PADANG -- Pemerintah Provinsi Sumatera Barat (Pemprov Sumbar) menghormati proses hukum terhadap Aparatur Sipil Negara (ASN) yang ditetapkan tersangka dalam dugaan kasus korupsi Dinas Pendidikan (Disdik).

Sekretaris Daerah (Sekda) Sumbar Hansastri mengatakan, Korps Pegawai Republik Indonesia (Korpri) akan memberi bantuan hukum berupa pembiayaan pengacara pada para ASN yang diduga terlibat kasus korupsi Disdik.  

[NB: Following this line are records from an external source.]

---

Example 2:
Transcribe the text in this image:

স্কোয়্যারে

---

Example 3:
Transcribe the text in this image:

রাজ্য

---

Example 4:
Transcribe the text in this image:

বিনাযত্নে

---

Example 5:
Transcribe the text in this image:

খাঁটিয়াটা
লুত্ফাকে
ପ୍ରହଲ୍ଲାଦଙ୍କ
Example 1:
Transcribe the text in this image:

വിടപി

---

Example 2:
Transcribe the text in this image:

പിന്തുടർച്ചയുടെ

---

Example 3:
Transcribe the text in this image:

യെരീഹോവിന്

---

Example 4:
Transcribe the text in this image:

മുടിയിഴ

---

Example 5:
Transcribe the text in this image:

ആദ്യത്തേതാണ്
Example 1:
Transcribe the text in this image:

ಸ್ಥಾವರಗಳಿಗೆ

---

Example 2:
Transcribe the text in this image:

"Bantuan hukum berupa pembayaran pengacara yang dananya diambil dari Korpri,” kata Sekretaris Daerah (Sekda) Sumbar Hansastri melalui keterangan pers pada Jumat (7/6/2024). 

Ia mengatakan, tanggungan biaya tersebut merupakan bentuk bantuan hukum dari Korpri terhadap seluruh ASN.

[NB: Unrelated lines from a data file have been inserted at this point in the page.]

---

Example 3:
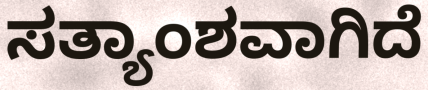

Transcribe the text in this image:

ಸತ್ಯಾಂಶವಾಗಿದೆ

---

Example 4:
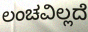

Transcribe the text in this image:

ಲಂಚವಿಲ್ಲದೆ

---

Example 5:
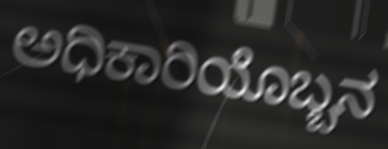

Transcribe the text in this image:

ಅಧಿಕಾರಿಯೊಬ್ಬನ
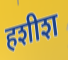
हशीश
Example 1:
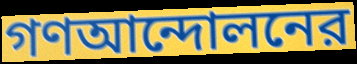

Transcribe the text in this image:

গণআন্দোলনের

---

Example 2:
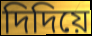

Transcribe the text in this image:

দিদিয়ে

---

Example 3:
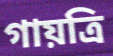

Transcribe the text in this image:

গায়ত্রি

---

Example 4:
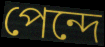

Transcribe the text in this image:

পেন্দে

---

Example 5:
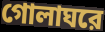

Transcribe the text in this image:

গোলাঘরে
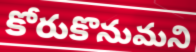
కోరుకొనుమని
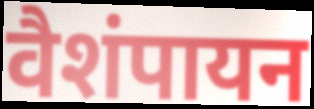
वैशंपायन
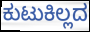
ಕುಟುಕಿಲ್ಲದ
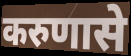
करुणासे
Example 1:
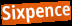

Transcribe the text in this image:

Sixpence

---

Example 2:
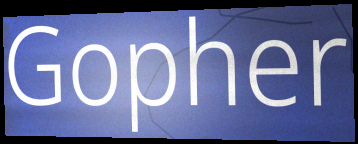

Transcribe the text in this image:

Gopher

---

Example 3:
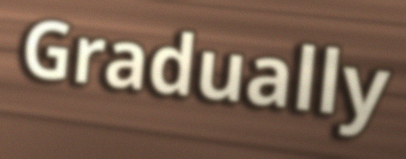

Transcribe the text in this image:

Gradually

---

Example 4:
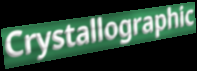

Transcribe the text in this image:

Crystallographic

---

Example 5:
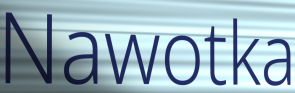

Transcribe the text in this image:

Nawotka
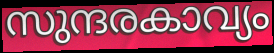
സുന്ദരകാവ്യം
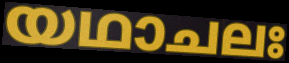
യഥാചലഃ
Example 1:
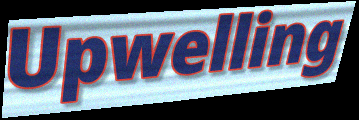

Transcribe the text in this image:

Upwelling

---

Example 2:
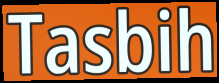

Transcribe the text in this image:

Tasbih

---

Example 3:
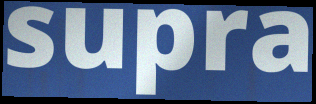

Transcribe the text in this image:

supra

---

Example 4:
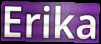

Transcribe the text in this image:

Meski ada bantuan bentuk pembiayaan, secara mekanisme ke pegawai, PNS Pemprov yang tersandung dan telah ditahan sebagai tersangka mendapatkan sanksi.

Jabatan mereka diberhentikan sementara dan dipotong gaji sebesar 50 persen hingga ada keputusan hukum dari pengadilan.

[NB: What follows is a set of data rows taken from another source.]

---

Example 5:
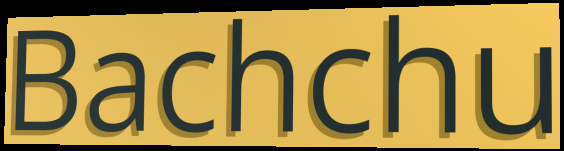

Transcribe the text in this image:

Bachchu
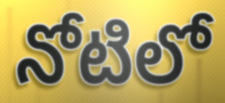
నోటిలో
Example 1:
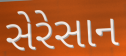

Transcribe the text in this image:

સેરેસાન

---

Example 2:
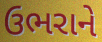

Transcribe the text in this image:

ઉભરાને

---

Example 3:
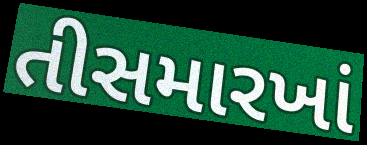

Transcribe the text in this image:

તીસમારખાં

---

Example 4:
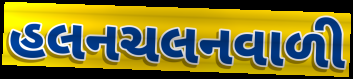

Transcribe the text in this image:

હલનચલનવાળી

“Sanksi berhenti sementara dan gaji 50 persen. Kalau inkrah, diberhentikan,” ujarnya.

Seperti diketahui, Kejaksaan Tinggi (Kejati) Sumbar menetapkan dan telah menahan empat PNS Pemprov dalam dugaan kasus korupsi pembelian alat peraga di Dinas Pendidikan Sumbar, Kamis (6/6/2024). 

Selain empat PNS di Pemprov, Kejati juga menetapkan empat orang lain sebagai rekanan dalam pengadaan alat peraga itu, dan satunnya ditetapkan sebagai DPO karena mangkir dari panggilan.